Suffolk Police and Crime Commissioner Tim Passmore, who was launching a business crime survey yesterday, said he had already received offers of help from business people including members of the Suffolk branch of the Federation of Small Businesses (FSB) and Suffolk Chamber of Commerce.
There are an estimated 34 organised crime gangs operating in Suffolk, of about 5,000 nationwide, he said.
He also revealed that three cases of economic crime involving “quite serious” allegations had crossed his desk in recent months and it was an area of concern.
He is urging businesses to fill in the short survey, which is questioning business owners on their attitudes to crime, and the types of crime which are causing problems for them.
He will be using the results and anecdotal examples to help him to draw up priorities and to lobby central government on matters affecting businesses here.
Mr Passmore, who is focusing his attention this month on economic crime and its effects as his rolling ‘priority of the month’, said he is hoping to harness the talents of professionals with know-how in areas such as finance and the internet and encourage them to become special constables.
They would offer up their time in Suffolk police’s bid to clamp down on some nationally-neglected areas where law-breaking has become rife, such as internet-based crime.
“Special constables don’t all have to be going out in a uniform,” he said.
Mr Passmore met with businesses on Friday at a regular crime forum event at police headquarters in Martlesham Heath and discussed a wide range of issues from hare coursing and livestock rustling to heating oil theft.
“The economy is very important and of course it’s a central part of our police and crime plan. It’s well documented and well known that if the economy suffers you can get more crime,” he said.
It was also true that where there are problems with crime, it is more difficult to attract investment and businesses, he said.
“A vibrant economy is really, really important, and good policing can help enhance the reputation of the area and get them to come and invest,” he said.
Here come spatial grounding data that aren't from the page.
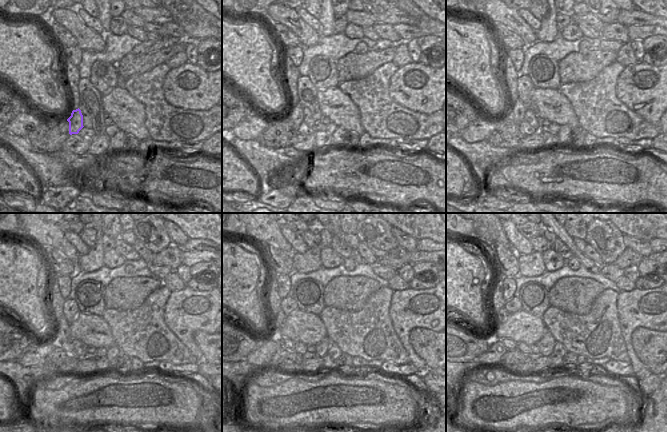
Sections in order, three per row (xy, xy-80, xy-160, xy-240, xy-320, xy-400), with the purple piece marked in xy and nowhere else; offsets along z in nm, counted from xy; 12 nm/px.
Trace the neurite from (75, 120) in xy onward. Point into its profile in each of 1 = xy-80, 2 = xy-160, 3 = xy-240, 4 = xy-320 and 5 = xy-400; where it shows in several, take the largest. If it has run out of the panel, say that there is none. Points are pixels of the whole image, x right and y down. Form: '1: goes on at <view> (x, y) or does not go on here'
1: goes on at xy-80 (296, 116)
2: goes on at xy-160 (518, 108)
3: goes on at xy-240 (62, 326)
4: goes on at xy-320 (278, 320)
5: goes on at xy-400 (501, 315)

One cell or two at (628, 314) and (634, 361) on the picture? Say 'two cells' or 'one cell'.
one cell

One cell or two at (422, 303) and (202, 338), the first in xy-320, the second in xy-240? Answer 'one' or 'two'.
two

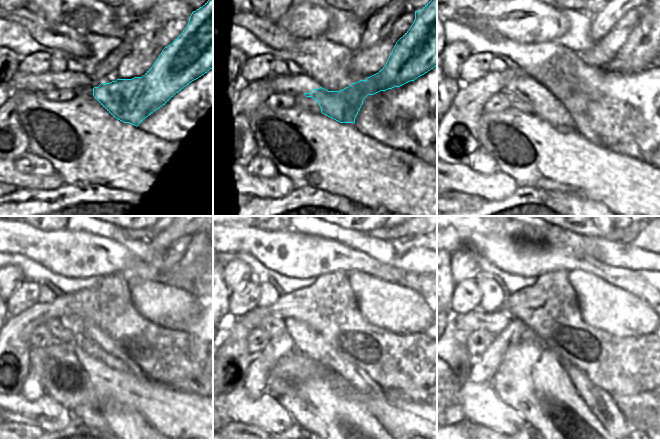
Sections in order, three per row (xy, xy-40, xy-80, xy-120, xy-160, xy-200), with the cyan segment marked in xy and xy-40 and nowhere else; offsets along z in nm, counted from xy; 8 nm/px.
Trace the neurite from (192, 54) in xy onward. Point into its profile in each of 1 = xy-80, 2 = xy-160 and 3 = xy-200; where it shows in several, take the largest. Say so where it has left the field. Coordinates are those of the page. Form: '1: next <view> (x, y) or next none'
1: next xy-80 (640, 50)
2: next xy-160 (316, 347)
3: next xy-200 (570, 369)

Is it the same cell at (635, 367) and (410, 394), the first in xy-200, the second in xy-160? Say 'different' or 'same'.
different

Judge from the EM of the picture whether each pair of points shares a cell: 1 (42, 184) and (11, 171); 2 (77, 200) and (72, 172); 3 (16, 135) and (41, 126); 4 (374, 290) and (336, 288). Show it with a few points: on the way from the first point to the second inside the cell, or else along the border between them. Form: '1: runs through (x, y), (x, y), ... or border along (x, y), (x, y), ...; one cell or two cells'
1: runs through (34, 183), (25, 183), (19, 179); one cell
2: border along (65, 184), (99, 187); two cells
3: border along (19, 109), (19, 121), (26, 134), (29, 150); two cells
4: border along (346, 273), (356, 305), (360, 311); two cells

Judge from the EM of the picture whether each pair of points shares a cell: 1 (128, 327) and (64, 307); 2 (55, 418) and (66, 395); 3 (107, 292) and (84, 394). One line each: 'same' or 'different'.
1: same
2: different
3: different

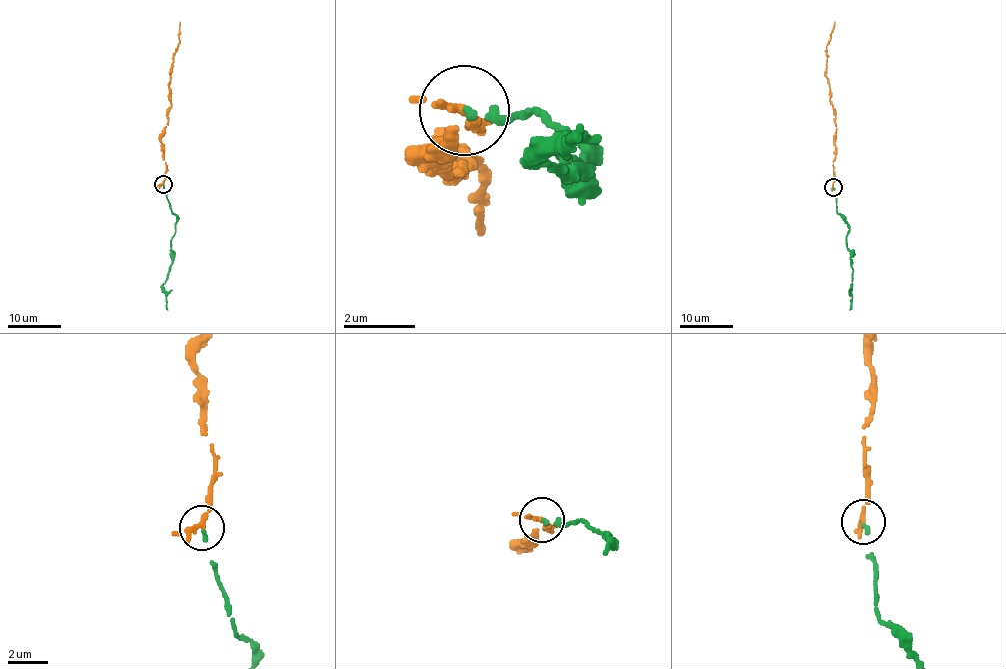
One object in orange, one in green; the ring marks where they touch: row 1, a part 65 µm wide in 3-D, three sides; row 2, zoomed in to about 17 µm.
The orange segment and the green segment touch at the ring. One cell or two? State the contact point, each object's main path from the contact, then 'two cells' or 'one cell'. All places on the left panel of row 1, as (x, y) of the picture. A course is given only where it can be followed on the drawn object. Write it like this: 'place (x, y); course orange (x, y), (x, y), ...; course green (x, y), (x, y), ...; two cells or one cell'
place (163, 184); course orange (163, 184), (166, 162), (160, 134), (168, 121), (167, 109), (171, 105), (169, 82), (180, 22); course green (163, 185), (171, 211), (177, 218), (171, 240), (171, 269), (163, 285), (167, 310); two cells

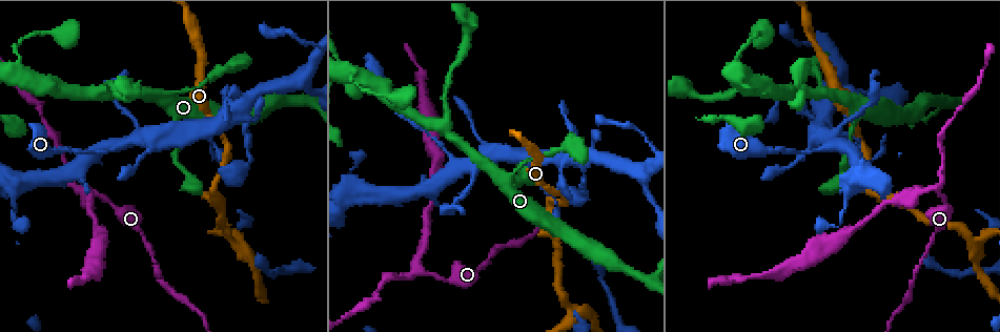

One area he was very concerned about was internet or cyber crime, he said. His team was looking for ways to get more volunteers to look at areas such as fraud and money laundering, where knowledge of banking and forensic accounting are key.
“We are not really, really geared up to deal with it and neither are constabularies throughout the UK,” he said.
Under-reporting of crime among businesses was a problem, he said, because of perceptions that it would not be followed up and investigated.
“What we have got to do is the raise the profile of business crime,” he said.
“Business crime does have victims - we all pay for it.”
The next business forum at Martlesham Heath police headquarters takes place on October 29.